Highway to Dhampus, directed by Rick McFarland, was the first feature-length film to have been shot almost entirely in Nepal by an American crew against the beautiful backdrop of the country’s mountains. The story revolves around foreigners Elizabeth and Colt, who visit an isolated orphanage in the mountains, supposedly to do charitable work. However, their intentions are not what they first seem. The film takes this plot and goes on to reflect the lives of ordinary people living an ordinary life while answering questions about love, giving and making a difference.

 Everest (2015)

 Everest, directed by Baltasar Kormákur, is based on the book Into Thin Air by Jon Krakauer, which, many claim, was far more superior. It recounts the disastrous Everest expedition that Krakauer and a group of foreign and Nepali climbers embarked on in 1996, when eight of them, including the expedition leader, was killed. The book is certainly more nuanced than the film, which was criticized for erasing the important roles of the Sherpa people, a major ethnic group in Nepal, during the expedition.
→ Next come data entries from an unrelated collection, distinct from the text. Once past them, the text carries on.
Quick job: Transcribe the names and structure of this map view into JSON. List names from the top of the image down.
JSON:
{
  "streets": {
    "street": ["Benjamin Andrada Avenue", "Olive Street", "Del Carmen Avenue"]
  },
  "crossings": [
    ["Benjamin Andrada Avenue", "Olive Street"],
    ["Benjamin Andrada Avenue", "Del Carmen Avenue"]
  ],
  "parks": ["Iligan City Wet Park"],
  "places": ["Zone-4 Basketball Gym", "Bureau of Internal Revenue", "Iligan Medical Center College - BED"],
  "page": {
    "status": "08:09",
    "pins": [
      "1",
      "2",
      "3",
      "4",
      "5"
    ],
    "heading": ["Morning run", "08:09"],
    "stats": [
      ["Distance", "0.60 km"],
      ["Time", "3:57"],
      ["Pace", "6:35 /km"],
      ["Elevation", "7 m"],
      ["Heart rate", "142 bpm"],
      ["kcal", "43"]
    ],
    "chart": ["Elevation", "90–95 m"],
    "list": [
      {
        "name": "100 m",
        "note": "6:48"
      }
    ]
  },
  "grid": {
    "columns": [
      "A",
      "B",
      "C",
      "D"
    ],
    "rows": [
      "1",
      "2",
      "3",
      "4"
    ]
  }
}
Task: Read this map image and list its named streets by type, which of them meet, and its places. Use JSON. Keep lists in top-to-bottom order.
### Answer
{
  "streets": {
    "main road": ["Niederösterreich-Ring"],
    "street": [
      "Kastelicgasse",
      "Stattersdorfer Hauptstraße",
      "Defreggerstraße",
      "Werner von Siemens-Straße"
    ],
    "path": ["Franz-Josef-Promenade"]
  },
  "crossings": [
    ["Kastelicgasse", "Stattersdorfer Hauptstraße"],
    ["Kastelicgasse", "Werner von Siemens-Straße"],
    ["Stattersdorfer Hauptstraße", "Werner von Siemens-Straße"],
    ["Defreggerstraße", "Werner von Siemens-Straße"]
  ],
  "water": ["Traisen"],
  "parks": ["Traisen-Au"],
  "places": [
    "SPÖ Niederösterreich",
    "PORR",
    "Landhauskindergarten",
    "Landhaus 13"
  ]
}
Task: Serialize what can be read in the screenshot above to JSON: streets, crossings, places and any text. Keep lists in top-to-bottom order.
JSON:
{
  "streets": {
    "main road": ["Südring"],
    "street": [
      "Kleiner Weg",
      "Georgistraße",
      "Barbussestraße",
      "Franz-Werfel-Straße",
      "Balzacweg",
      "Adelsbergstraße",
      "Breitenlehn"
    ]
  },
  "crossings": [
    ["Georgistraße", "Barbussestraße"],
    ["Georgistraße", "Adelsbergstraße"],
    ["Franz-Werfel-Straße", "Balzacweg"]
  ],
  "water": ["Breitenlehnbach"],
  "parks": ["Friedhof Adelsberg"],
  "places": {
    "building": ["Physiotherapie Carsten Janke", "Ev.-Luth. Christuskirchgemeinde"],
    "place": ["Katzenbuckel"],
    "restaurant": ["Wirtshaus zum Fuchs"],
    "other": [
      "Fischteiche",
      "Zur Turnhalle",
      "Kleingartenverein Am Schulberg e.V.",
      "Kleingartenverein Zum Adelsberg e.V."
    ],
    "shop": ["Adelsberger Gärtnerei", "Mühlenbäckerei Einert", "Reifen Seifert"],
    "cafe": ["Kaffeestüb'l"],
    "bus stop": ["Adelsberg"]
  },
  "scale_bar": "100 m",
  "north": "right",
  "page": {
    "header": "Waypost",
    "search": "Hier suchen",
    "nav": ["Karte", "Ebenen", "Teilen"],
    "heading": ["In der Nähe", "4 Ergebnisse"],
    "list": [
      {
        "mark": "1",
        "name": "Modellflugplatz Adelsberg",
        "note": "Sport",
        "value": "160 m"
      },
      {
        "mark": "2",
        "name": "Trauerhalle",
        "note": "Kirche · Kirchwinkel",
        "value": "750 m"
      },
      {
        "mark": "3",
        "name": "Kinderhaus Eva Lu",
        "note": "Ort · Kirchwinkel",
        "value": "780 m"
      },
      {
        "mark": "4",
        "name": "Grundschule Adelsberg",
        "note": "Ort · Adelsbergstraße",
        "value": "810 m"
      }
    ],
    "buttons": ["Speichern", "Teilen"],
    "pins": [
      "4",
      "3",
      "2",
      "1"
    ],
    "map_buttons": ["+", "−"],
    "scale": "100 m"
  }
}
Although the movie has its fair share of problems, adventure film buffs may appreciate it just for the subject.

 Sherpa (2015)

If mainstream Hollywood has been guilty of sidelining the Sherpa people who are essential to the lucrative Everest-climbing industry, Sherpa recenters them. Australian filmmaker Jennifer Peedom got the idea for the documentary after hearing about the violent confrontations between Sherpas and foreign climbers in 2013. She filmed it during the 2014 climbing season, during which an avalanche killed 16 Sherpas, and was – until the earthquakes the following year – the deadliest day on the mountain. The film focuses on Phurba Tashi, a Sherpa who had scaled Mt Everest 21 times but was under pressure from his family to retire due to the high risks involved.